(Problem):
Output exactly the lines between the one holding "1. Access http://127.0.0.1:3021/docs" and the last line of the data below, both of those lines included.

(Given information):

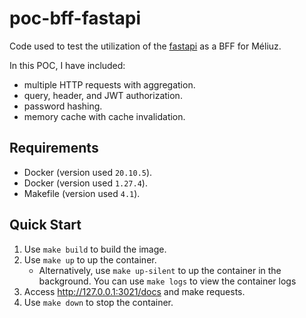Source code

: # poc-bff-fastapi

Code used to test the utilization of the [fastapi](https://fastapi.tiangolo.com/) as a BFF for Méliuz.

In this POC, I have included:
- multiple HTTP requests with aggregation.
- query, header, and JWT authorization.
- password hashing.
- memory cache with cache invalidation.

## Requirements

- Docker (version used `20.10.5`).
- Docker (version used `1.27.4`).
- Makefile (version used `4.1`).

## Quick Start

1. Use `make build` to build the image.
1. Use `make up` to up the container.
    - Alternatively, use `make up-silent` to up the container in the background. You can use
    `make logs` to view the container logs
1. Access http://127.0.0.1:3021/docs and make requests.
1. Use `make down` to stop the container.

(Solution to the problem):
1. Access http://127.0.0.1:3021/docs and make requests.
1. Use `make down` to stop the container.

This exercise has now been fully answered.